[KineJapan] New Uchida Tomu club and website

johndavidbaldwin at aol.com johndavidbaldwin at aol.com
Wed Jul 28 16:55:44 EDT 2021

I would like to draw this list’s attention to the creation of a new organization and website in honor of the great Japanese director Uchida Tomu (1898-1970). It is called IUTAS: The International Uchida Tomu Appreciation Society, located at www.uchidatomu.com. 

The website is at once an information resource, a blog and a club. (Note: the site is only for educational and social, not marketing, purposes.) Here is a brief summary of what can already be found there.    
   - An Introduction post that explains how I became aware of Uchida Tomu and in which I make a case for him as a major artist   

   - A long Biography page which is, as far as I know, the most complete bio of Uchida ever published in the English-speaking world   

   - A blog that now includes extensive reviews of five Uchida films: A Bloody Spear at Mount Fuji (1955), Police Officer (1933), The Mad Fox (1962), Twilight Saloon (1955) and a work of animation, Tale of Crab Temple (1924 or 1925), which is Uchida’s earliest extant film. There are many more reviews of Uchida’s movies for which I’ve composed the first drafts, and these will be posted in finished form in the coming weeks.   
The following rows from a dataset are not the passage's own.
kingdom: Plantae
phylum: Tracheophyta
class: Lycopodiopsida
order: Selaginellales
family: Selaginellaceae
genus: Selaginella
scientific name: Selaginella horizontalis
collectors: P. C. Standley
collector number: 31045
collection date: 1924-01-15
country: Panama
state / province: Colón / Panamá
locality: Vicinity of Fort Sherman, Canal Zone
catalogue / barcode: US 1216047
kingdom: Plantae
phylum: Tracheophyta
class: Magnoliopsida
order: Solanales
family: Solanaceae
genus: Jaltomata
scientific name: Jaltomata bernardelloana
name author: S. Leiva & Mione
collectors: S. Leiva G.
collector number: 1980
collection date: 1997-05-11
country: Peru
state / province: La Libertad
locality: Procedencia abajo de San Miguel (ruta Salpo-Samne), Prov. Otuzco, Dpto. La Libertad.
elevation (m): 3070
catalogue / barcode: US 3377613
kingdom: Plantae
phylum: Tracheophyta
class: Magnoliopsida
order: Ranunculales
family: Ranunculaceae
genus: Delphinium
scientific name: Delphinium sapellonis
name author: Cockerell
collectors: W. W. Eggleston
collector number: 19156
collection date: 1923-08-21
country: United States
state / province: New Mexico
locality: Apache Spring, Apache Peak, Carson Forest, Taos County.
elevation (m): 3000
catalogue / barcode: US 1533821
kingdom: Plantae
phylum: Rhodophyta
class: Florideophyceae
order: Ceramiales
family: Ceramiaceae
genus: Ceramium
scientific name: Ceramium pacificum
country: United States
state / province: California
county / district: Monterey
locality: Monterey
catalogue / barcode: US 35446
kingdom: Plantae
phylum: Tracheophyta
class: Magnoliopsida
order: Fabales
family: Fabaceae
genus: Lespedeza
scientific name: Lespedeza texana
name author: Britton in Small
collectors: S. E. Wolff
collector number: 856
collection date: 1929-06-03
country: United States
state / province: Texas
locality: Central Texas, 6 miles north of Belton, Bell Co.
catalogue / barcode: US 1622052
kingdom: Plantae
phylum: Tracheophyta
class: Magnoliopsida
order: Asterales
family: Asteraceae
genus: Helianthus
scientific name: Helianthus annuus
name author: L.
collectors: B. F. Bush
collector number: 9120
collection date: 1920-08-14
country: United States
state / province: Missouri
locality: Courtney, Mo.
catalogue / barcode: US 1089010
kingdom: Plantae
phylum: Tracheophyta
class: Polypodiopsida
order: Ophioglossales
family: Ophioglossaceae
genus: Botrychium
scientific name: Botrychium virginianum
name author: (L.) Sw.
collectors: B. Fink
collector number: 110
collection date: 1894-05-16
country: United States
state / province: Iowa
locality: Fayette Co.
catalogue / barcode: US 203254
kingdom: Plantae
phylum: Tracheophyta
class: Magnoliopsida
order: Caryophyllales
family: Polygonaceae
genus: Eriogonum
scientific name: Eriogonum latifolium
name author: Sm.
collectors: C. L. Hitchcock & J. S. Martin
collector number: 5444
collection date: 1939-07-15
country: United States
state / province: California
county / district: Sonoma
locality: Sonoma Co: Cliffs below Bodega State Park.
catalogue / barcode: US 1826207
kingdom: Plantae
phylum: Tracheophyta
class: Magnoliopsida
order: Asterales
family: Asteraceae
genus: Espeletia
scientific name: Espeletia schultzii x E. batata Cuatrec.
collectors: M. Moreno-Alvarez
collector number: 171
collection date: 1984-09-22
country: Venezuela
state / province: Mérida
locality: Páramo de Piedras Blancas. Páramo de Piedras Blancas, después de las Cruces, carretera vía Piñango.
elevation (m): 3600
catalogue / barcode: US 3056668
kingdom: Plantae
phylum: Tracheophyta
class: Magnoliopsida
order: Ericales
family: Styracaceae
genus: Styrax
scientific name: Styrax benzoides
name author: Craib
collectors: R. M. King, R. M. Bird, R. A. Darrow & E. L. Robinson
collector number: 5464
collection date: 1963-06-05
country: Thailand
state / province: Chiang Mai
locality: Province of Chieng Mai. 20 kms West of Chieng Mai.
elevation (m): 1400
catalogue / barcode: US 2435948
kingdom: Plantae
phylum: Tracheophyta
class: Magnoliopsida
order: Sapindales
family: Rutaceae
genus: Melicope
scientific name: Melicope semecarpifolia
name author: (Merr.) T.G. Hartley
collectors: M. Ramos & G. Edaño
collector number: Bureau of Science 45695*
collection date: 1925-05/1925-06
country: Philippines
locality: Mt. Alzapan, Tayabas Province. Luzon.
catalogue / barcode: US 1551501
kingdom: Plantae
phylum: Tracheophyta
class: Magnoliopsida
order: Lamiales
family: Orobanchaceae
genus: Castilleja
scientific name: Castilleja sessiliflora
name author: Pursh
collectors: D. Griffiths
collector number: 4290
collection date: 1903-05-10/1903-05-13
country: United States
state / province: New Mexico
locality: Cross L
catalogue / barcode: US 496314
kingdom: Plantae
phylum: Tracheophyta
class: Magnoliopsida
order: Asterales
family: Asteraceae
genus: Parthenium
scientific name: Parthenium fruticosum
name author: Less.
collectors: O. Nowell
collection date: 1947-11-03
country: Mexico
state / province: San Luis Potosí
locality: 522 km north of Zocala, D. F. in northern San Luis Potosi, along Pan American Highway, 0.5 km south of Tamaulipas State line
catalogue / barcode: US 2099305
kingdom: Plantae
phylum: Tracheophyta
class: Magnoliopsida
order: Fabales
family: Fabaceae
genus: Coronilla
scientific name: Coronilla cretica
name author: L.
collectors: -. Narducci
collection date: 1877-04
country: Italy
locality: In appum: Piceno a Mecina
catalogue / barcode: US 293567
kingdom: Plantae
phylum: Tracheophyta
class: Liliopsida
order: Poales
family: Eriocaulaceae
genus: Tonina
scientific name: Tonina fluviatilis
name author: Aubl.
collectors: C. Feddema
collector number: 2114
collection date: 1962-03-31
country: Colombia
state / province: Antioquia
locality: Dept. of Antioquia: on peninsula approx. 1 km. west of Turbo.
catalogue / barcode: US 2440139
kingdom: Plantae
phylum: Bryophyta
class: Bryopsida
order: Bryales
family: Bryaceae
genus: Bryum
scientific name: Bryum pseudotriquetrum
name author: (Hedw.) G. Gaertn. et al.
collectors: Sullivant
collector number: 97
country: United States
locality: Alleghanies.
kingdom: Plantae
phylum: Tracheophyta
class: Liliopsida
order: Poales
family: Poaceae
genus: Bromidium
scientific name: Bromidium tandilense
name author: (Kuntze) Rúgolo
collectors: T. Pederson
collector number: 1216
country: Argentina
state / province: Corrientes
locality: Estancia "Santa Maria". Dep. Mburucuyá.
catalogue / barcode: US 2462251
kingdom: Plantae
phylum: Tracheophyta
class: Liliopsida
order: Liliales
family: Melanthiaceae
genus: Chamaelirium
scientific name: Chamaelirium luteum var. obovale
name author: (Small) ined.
   - A complete Filmography of the director, with notes   

   - A Members page where IUTAS members can contribute their personal bios and share their testimony about discovering Uchida and the experience of seeing his films   

   - An Uchida Reviews page, on which I and others will post reviews of DVDs, Blu-Rays, books and other Uchida-related items   

   - An About Us page with links to recommended Japanese Cinema sites
   - A Contact page, including a brief video clip from Earth (1939).
Among those who are currently IUTAS members are film critic and author Akasaka Daisuke, Dan Sallitt, the creator of A Mikio Naruse Companion online and Hayley Scanlon, creator of the Windows on Worlds site.

Uchida Tomu’s achievements have been neglected for far too long. It's time to give him the recognition his stature in Japanese film history deserves. 

It's also time for those film fans who are not Japanese film scholars to begin to grasp the richness of Japanese Cinema beyond the work of the “Big Three” – Mizoguchi, Ozu and Kurosawa – and this site can be considered a small step in that direction.